##### PROVIDED INFORMATION

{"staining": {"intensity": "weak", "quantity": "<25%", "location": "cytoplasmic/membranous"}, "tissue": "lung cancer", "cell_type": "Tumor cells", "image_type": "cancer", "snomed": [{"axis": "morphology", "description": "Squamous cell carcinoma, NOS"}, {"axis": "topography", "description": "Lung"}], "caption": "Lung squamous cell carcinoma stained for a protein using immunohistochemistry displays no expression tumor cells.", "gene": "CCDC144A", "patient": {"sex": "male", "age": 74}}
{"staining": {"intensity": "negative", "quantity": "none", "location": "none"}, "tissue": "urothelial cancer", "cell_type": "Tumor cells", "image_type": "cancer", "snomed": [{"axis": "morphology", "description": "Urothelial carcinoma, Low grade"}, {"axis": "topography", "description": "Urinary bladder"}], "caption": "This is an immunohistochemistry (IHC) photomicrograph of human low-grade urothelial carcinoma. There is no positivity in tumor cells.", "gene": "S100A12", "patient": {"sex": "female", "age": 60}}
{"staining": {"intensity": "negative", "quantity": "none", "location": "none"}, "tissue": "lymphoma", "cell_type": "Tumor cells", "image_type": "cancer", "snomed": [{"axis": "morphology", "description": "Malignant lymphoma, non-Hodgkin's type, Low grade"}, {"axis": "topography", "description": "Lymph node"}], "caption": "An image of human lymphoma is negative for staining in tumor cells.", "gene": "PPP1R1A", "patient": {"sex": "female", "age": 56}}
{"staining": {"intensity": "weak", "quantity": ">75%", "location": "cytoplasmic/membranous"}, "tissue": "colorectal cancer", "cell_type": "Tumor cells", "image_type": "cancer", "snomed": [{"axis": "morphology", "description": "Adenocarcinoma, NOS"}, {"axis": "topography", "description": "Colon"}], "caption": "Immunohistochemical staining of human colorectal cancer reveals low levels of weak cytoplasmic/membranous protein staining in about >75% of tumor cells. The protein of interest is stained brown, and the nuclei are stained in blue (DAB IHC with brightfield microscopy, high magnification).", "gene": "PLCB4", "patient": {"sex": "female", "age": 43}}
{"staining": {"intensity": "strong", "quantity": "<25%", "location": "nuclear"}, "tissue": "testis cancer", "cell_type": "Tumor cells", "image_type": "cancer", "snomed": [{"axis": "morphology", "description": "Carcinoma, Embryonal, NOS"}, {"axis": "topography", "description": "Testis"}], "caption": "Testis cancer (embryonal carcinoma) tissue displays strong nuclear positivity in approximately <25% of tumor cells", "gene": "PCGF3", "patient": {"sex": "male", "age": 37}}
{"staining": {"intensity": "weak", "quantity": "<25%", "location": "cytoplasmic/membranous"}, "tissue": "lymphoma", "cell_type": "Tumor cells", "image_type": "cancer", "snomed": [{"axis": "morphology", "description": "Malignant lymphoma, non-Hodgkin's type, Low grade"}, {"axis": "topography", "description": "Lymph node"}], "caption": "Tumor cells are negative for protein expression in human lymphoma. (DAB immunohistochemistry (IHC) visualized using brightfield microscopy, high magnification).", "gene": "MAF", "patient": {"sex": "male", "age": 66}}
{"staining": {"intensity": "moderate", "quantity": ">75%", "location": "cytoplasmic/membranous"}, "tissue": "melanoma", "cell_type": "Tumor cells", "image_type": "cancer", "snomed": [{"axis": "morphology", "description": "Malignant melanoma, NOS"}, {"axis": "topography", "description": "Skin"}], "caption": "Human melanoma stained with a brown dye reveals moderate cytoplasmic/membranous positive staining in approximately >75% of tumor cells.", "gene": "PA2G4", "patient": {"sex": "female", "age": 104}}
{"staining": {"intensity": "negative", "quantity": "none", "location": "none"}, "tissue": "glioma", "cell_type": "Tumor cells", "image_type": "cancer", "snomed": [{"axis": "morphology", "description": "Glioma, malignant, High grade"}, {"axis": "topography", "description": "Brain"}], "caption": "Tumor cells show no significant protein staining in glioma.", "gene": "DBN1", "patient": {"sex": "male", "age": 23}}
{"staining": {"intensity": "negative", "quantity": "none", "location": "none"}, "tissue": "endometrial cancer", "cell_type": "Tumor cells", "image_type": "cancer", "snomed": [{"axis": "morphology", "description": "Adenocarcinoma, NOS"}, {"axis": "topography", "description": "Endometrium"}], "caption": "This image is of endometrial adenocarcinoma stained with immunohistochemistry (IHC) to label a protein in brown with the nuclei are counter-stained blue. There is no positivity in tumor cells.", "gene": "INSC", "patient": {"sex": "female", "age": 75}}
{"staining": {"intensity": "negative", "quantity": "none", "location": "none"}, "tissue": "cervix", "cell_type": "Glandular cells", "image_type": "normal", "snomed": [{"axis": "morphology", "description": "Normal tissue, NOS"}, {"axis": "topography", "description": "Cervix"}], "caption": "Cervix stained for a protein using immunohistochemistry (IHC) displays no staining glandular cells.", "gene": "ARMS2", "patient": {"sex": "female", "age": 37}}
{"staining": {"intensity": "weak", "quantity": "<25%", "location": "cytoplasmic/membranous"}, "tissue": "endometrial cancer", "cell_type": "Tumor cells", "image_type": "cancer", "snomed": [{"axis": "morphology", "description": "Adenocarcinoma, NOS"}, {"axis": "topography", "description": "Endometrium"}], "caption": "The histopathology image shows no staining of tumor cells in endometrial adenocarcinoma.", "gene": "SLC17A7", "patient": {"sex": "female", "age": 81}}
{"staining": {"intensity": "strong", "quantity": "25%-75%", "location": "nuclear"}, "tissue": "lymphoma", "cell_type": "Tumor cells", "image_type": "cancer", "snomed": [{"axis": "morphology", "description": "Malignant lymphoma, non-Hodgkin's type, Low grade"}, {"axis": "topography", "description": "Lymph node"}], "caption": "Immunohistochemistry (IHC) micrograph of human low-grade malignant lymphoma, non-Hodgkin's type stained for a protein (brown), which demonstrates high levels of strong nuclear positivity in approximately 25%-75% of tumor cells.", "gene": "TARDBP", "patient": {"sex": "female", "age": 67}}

##########

**AIM OF THE TASK:** Please output all the lines above exactly as given.

**RESULT:**
{"staining": {"intensity": "weak", "quantity": "<25%", "location": "cytoplasmic/membranous"}, "tissue": "lung cancer", "cell_type": "Tumor cells", "image_type": "cancer", "snomed": [{"axis": "morphology", "description": "Squamous cell carcinoma, NOS"}, {"axis": "topography", "description": "Lung"}], "caption": "Lung squamous cell carcinoma stained for a protein using immunohistochemistry displays no expression tumor cells.", "gene": "CCDC144A", "patient": {"sex": "male", "age": 74}}
{"staining": {"intensity": "negative", "quantity": "none", "location": "none"}, "tissue": "urothelial cancer", "cell_type": "Tumor cells", "image_type": "cancer", "snomed": [{"axis": "morphology", "description": "Urothelial carcinoma, Low grade"}, {"axis": "topography", "description": "Urinary bladder"}], "caption": "This is an immunohistochemistry (IHC) photomicrograph of human low-grade urothelial carcinoma. There is no positivity in tumor cells.", "gene": "S100A12", "patient": {"sex": "female", "age": 60}}
{"staining": {"intensity": "negative", "quantity": "none", "location": "none"}, "tissue": "lymphoma", "cell_type": "Tumor cells", "image_type": "cancer", "snomed": [{"axis": "morphology", "description": "Malignant lymphoma, non-Hodgkin's type, Low grade"}, {"axis": "topography", "description": "Lymph node"}], "caption": "An image of human lymphoma is negative for staining in tumor cells.", "gene": "PPP1R1A", "patient": {"sex": "female", "age": 56}}
{"staining": {"intensity": "weak", "quantity": ">75%", "location": "cytoplasmic/membranous"}, "tissue": "colorectal cancer", "cell_type": "Tumor cells", "image_type": "cancer", "snomed": [{"axis": "morphology", "description": "Adenocarcinoma, NOS"}, {"axis": "topography", "description": "Colon"}], "caption": "Immunohistochemical staining of human colorectal cancer reveals low levels of weak cytoplasmic/membranous protein staining in about >75% of tumor cells. The protein of interest is stained brown, and the nuclei are stained in blue (DAB IHC with brightfield microscopy, high magnification).", "gene": "PLCB4", "patient": {"sex": "female", "age": 43}}
{"staining": {"intensity": "strong", "quantity": "<25%", "location": "nuclear"}, "tissue": "testis cancer", "cell_type": "Tumor cells", "image_type": "cancer", "snomed": [{"axis": "morphology", "description": "Carcinoma, Embryonal, NOS"}, {"axis": "topography", "description": "Testis"}], "caption": "Testis cancer (embryonal carcinoma) tissue displays strong nuclear positivity in approximately <25% of tumor cells", "gene": "PCGF3", "patient": {"sex": "male", "age": 37}}
{"staining": {"intensity": "weak", "quantity": "<25%", "location": "cytoplasmic/membranous"}, "tissue": "lymphoma", "cell_type": "Tumor cells", "image_type": "cancer", "snomed": [{"axis": "morphology", "description": "Malignant lymphoma, non-Hodgkin's type, Low grade"}, {"axis": "topography", "description": "Lymph node"}], "caption": "Tumor cells are negative for protein expression in human lymphoma. (DAB immunohistochemistry (IHC) visualized using brightfield microscopy, high magnification).", "gene": "MAF", "patient": {"sex": "male", "age": 66}}
{"staining": {"intensity": "moderate", "quantity": ">75%", "location": "cytoplasmic/membranous"}, "tissue": "melanoma", "cell_type": "Tumor cells", "image_type": "cancer", "snomed": [{"axis": "morphology", "description": "Malignant melanoma, NOS"}, {"axis": "topography", "description": "Skin"}], "caption": "Human melanoma stained with a brown dye reveals moderate cytoplasmic/membranous positive staining in approximately >75% of tumor cells.", "gene": "PA2G4", "patient": {"sex": "female", "age": 104}}
{"staining": {"intensity": "negative", "quantity": "none", "location": "none"}, "tissue": "glioma", "cell_type": "Tumor cells", "image_type": "cancer", "snomed": [{"axis": "morphology", "description": "Glioma, malignant, High grade"}, {"axis": "topography", "description": "Brain"}], "caption": "Tumor cells show no significant protein staining in glioma.", "gene": "DBN1", "patient": {"sex": "male", "age": 23}}
{"staining": {"intensity": "negative", "quantity": "none", "location": "none"}, "tissue": "endometrial cancer", "cell_type": "Tumor cells", "image_type": "cancer", "snomed": [{"axis": "morphology", "description": "Adenocarcinoma, NOS"}, {"axis": "topography", "description": "Endometrium"}], "caption": "This image is of endometrial adenocarcinoma stained with immunohistochemistry (IHC) to label a protein in brown with the nuclei are counter-stained blue. There is no positivity in tumor cells.", "gene": "INSC", "patient": {"sex": "female", "age": 75}}
{"staining": {"intensity": "negative", "quantity": "none", "location": "none"}, "tissue": "cervix", "cell_type": "Glandular cells", "image_type": "normal", "snomed": [{"axis": "morphology", "description": "Normal tissue, NOS"}, {"axis": "topography", "description": "Cervix"}], "caption": "Cervix stained for a protein using immunohistochemistry (IHC) displays no staining glandular cells.", "gene": "ARMS2", "patient": {"sex": "female", "age": 37}}
{"staining": {"intensity": "weak", "quantity": "<25%", "location": "cytoplasmic/membranous"}, "tissue": "endometrial cancer", "cell_type": "Tumor cells", "image_type": "cancer", "snomed": [{"axis": "morphology", "description": "Adenocarcinoma, NOS"}, {"axis": "topography", "description": "Endometrium"}], "caption": "The histopathology image shows no staining of tumor cells in endometrial adenocarcinoma.", "gene": "SLC17A7", "patient": {"sex": "female", "age": 81}}
{"staining": {"intensity": "strong", "quantity": "25%-75%", "location": "nuclear"}, "tissue": "lymphoma", "cell_type": "Tumor cells", "image_type": "cancer", "snomed": [{"axis": "morphology", "description": "Malignant lymphoma, non-Hodgkin's type, Low grade"}, {"axis": "topography", "description": "Lymph node"}], "caption": "Immunohistochemistry (IHC) micrograph of human low-grade malignant lymphoma, non-Hodgkin's type stained for a protein (brown), which demonstrates high levels of strong nuclear positivity in approximately 25%-75% of tumor cells.", "gene": "TARDBP", "patient": {"sex": "female", "age": 67}}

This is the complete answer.